- **Task details**: Output all entries exactly as they appear and skip the pictures.

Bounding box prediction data
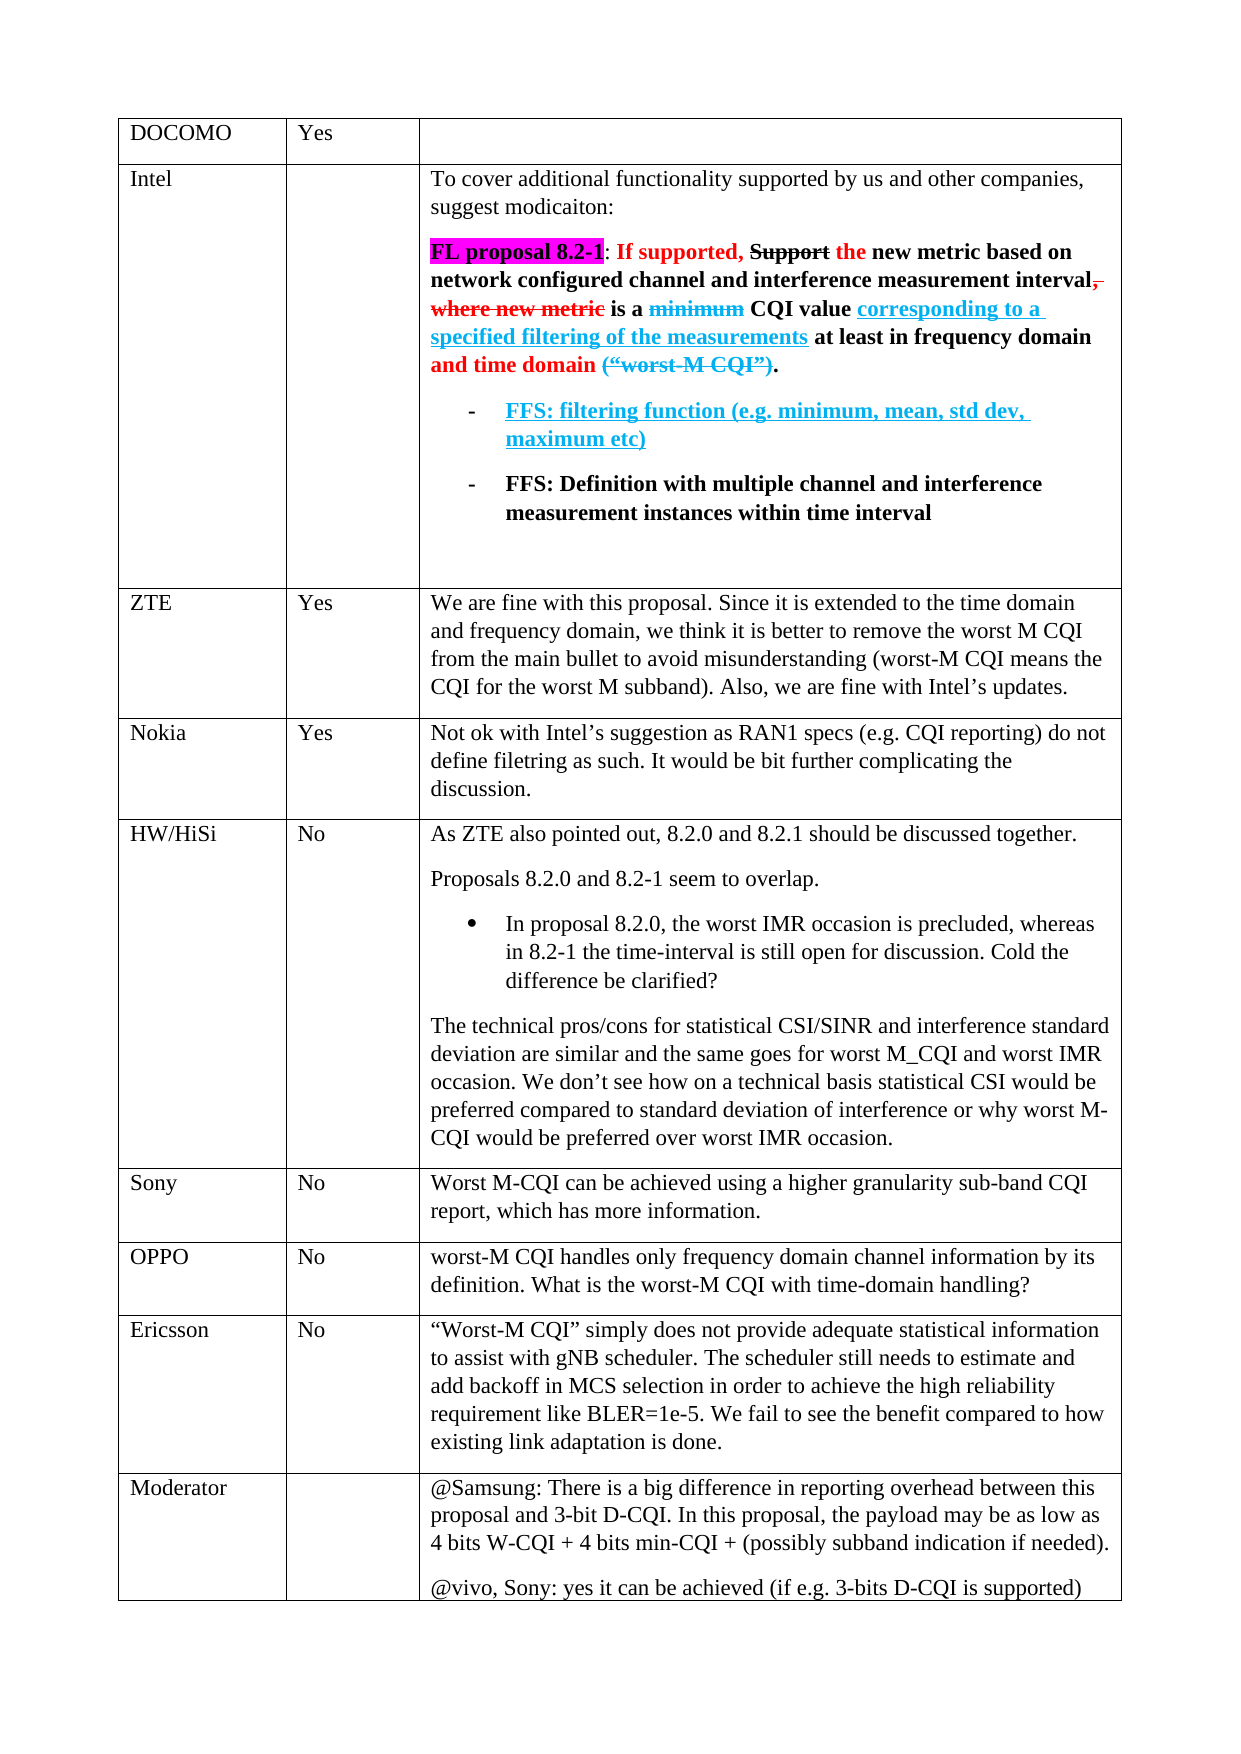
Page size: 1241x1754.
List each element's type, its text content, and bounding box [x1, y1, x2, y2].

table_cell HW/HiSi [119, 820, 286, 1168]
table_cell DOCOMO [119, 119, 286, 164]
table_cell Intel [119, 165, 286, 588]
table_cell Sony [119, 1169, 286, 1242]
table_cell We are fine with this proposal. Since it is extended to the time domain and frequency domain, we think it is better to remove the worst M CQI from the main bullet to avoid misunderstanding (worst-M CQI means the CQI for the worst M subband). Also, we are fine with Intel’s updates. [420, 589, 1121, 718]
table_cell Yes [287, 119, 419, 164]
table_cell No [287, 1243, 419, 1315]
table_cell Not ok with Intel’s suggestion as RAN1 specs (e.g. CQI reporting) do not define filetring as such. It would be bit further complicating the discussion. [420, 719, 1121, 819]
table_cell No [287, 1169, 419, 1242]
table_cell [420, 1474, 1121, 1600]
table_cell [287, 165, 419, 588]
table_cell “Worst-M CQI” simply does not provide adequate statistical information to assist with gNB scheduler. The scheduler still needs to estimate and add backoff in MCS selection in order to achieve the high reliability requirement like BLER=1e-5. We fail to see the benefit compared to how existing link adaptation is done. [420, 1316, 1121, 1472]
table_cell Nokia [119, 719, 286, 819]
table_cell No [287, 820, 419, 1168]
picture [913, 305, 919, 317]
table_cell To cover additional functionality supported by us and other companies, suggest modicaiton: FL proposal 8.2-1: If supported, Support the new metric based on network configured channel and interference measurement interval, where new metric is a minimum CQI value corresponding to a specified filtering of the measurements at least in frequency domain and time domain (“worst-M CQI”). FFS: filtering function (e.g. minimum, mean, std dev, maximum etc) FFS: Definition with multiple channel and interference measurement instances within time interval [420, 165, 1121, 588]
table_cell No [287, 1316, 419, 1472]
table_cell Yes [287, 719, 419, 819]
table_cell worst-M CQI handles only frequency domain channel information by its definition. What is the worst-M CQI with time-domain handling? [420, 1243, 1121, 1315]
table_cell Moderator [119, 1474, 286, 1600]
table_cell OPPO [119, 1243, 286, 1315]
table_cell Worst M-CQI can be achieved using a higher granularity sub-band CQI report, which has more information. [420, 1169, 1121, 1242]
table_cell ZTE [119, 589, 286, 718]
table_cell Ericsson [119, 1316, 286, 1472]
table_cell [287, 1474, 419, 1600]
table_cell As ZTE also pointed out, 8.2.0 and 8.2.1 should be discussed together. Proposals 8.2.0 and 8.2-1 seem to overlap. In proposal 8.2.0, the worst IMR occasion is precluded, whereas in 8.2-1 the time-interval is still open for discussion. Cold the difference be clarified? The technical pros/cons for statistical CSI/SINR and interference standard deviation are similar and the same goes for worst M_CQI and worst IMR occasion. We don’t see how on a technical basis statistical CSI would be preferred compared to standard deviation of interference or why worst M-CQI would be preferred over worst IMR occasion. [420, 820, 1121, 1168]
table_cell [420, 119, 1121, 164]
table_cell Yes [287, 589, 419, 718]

- **Exercise answer**:
Page size: 1241x1754.
List each element's type, its text content, and bounding box [x1, y1, x2, y2].

table_cell HW/HiSi [119, 820, 286, 1168]
table_cell DOCOMO [119, 119, 286, 164]
table_cell Intel [119, 165, 286, 588]
table_cell Sony [119, 1169, 286, 1242]
table_cell We are fine with this proposal. Since it is extended to the time domain and frequency domain, we think it is better to remove the worst M CQI from the main bullet to avoid misunderstanding (worst-M CQI means the CQI for the worst M subband). Also, we are fine with Intel’s updates. [420, 589, 1121, 718]
table_cell Yes [287, 119, 419, 164]
table_cell No [287, 1243, 419, 1315]
table_cell Not ok with Intel’s suggestion as RAN1 specs (e.g. CQI reporting) do not define filetring as such. It would be bit further complicating the discussion. [420, 719, 1121, 819]
table_cell No [287, 1169, 419, 1242]
table_cell [420, 1474, 1121, 1600]
table_cell [287, 165, 419, 588]
table_cell “Worst-M CQI” simply does not provide adequate statistical information to assist with gNB scheduler. The scheduler still needs to estimate and add backoff in MCS selection in order to achieve the high reliability requirement like BLER=1e-5. We fail to see the benefit compared to how existing link adaptation is done. [420, 1316, 1121, 1472]
table_cell Nokia [119, 719, 286, 819]
table_cell No [287, 820, 419, 1168]
picture [913, 305, 919, 317]
table_cell To cover additional functionality supported by us and other companies, suggest modicaiton: FL proposal 8.2-1: If supported, Support the new metric based on network configured channel and interference measurement interval, where new metric is a minimum CQI value corresponding to a specified filtering of the measurements at least in frequency domain and time domain (“worst-M CQI”). FFS: filtering function (e.g. minimum, mean, std dev, maximum etc) FFS: Definition with multiple channel and interference measurement instances within time interval [420, 165, 1121, 588]
table_cell No [287, 1316, 419, 1472]
table_cell Yes [287, 719, 419, 819]
table_cell worst-M CQI handles only frequency domain channel information by its definition. What is the worst-M CQI with time-domain handling? [420, 1243, 1121, 1315]
table_cell Moderator [119, 1474, 286, 1600]
table_cell OPPO [119, 1243, 286, 1315]
table_cell Worst M-CQI can be achieved using a higher granularity sub-band CQI report, which has more information. [420, 1169, 1121, 1242]
table_cell ZTE [119, 589, 286, 718]
table_cell Ericsson [119, 1316, 286, 1472]
table_cell [287, 1474, 419, 1600]
table_cell As ZTE also pointed out, 8.2.0 and 8.2.1 should be discussed together. Proposals 8.2.0 and 8.2-1 seem to overlap. In proposal 8.2.0, the worst IMR occasion is precluded, whereas in 8.2-1 the time-interval is still open for discussion. Cold the difference be clarified? The technical pros/cons for statistical CSI/SINR and interference standard deviation are similar and the same goes for worst M_CQI and worst IMR occasion. We don’t see how on a technical basis statistical CSI would be preferred compared to standard deviation of interference or why worst M-CQI would be preferred over worst IMR occasion. [420, 820, 1121, 1168]
table_cell [420, 119, 1121, 164]
table_cell Yes [287, 589, 419, 718]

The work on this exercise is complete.